## Required work
Please convert the data that opens with the line containing "Please work out" and closes with the line containing "-0.056360, 0.839350, -2.967090]]" into a JSON list of strings, one string per line, with blank lines left out.

## Provided records
***

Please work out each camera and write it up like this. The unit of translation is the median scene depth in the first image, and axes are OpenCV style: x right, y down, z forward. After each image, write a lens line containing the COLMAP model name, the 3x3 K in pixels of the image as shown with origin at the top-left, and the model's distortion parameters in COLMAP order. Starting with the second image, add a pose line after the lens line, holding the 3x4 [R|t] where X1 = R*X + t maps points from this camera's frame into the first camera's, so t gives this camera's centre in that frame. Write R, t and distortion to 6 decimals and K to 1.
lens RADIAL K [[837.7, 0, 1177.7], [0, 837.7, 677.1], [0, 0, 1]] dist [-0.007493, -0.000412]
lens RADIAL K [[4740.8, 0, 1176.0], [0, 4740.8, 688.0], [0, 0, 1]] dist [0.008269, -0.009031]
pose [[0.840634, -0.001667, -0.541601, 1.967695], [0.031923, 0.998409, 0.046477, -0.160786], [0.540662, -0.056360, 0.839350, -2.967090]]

***

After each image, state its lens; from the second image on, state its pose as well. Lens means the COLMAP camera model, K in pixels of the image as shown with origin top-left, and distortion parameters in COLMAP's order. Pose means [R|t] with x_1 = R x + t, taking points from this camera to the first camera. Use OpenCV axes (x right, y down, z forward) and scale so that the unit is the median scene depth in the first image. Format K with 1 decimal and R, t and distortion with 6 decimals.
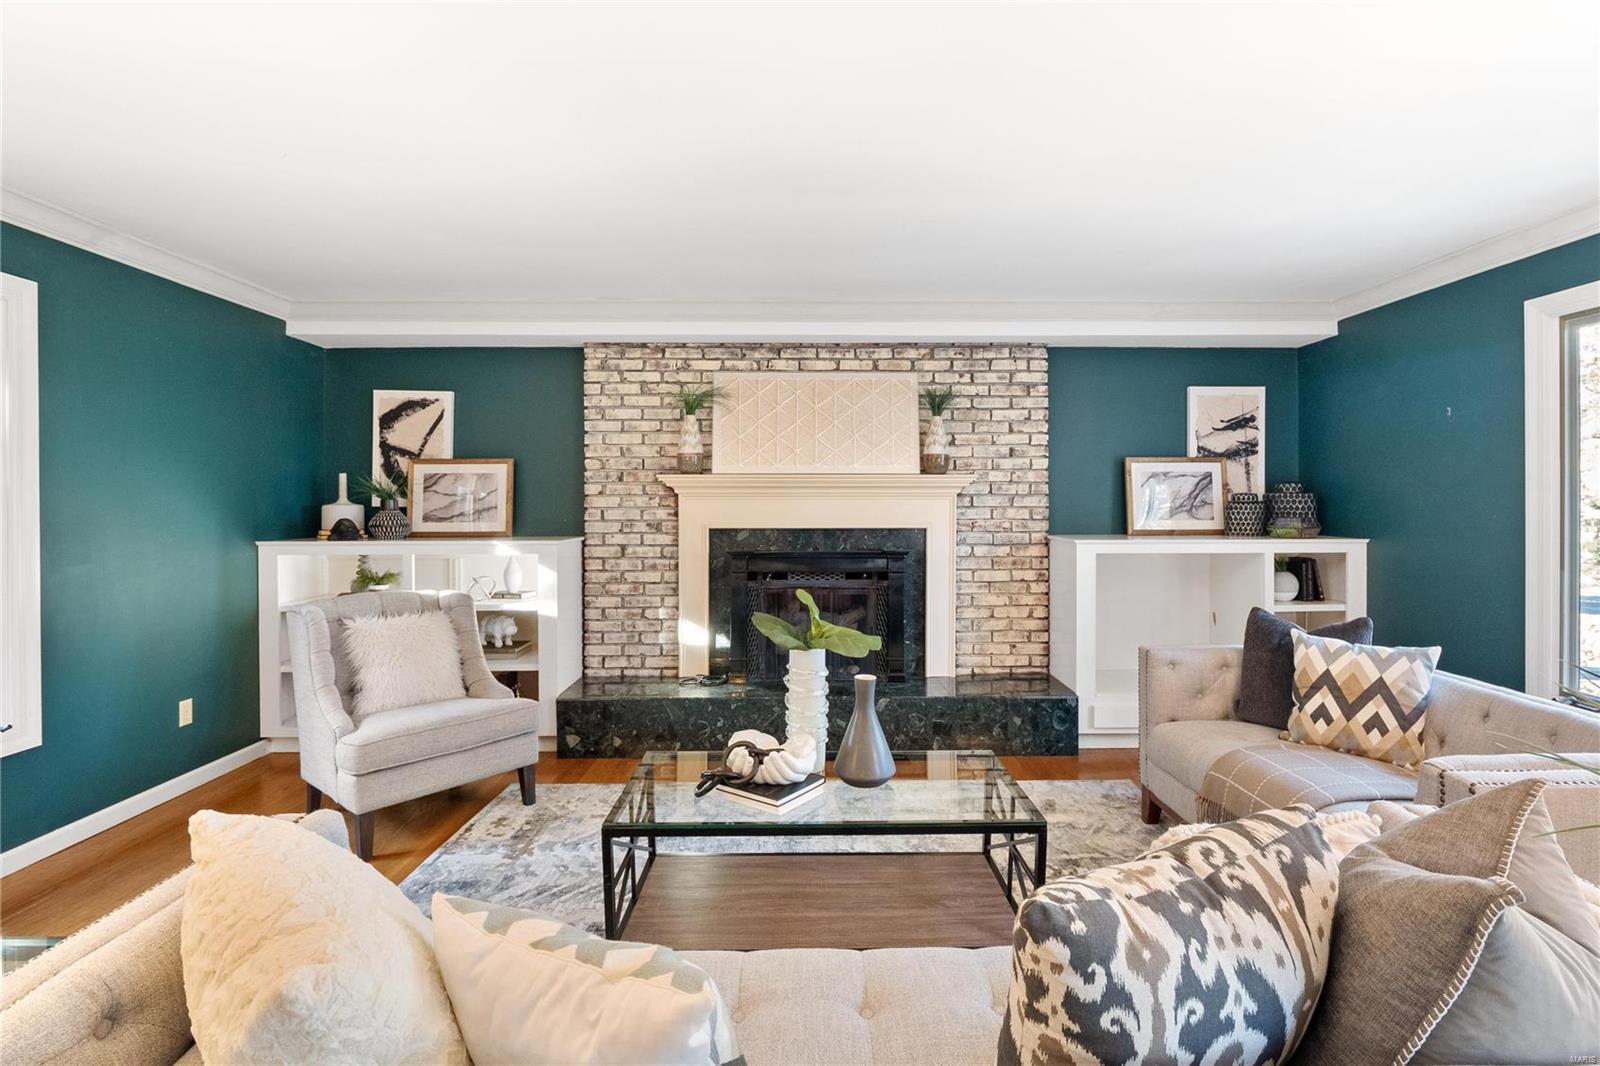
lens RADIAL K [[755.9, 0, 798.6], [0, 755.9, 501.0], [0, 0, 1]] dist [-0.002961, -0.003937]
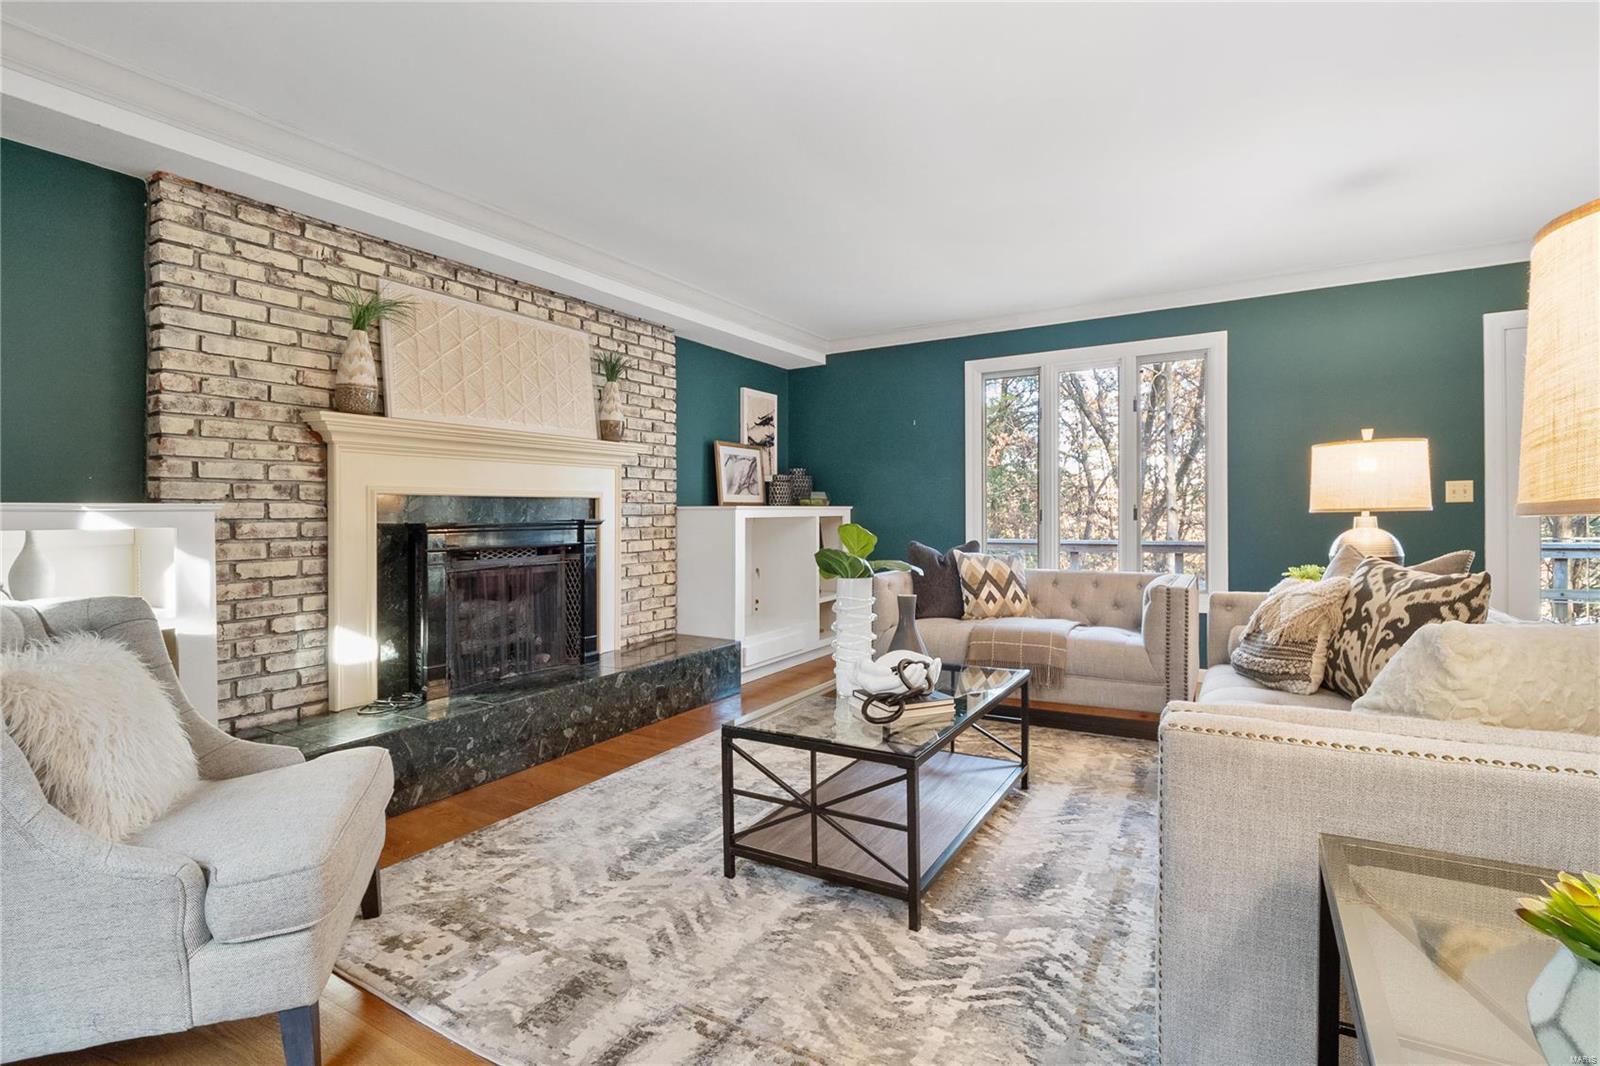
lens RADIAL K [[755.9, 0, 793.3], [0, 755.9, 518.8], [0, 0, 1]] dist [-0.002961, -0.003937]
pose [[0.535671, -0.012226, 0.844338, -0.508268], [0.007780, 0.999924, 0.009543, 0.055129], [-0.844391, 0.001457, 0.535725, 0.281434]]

***

## Final answer
[
  "Please work out each camera and write it up like this. The unit of translation is the median scene depth in the first image, and axes are OpenCV style: x right, y down, z forward. After each image, write a lens line containing the COLMAP model name, the 3x3 K in pixels of the image as shown with origin at the top-left, and the model's distortion parameters in COLMAP order. Starting with the second image, add a pose line after the lens line, holding the 3x4 [R|t] where X1 = R*X + t maps points from this camera's frame into the first camera's, so t gives this camera's centre in that frame. Write R, t and distortion to 6 decimals and K to 1.",
  "lens RADIAL K [[837.7, 0, 1177.7], [0, 837.7, 677.1], [0, 0, 1]] dist [-0.007493, -0.000412]",
  "lens RADIAL K [[4740.8, 0, 1176.0], [0, 4740.8, 688.0], [0, 0, 1]] dist [0.008269, -0.009031]",
  "pose [[0.840634, -0.001667, -0.541601, 1.967695], [0.031923, 0.998409, 0.046477, -0.160786], [0.540662, -0.056360, 0.839350, -2.967090]]"
]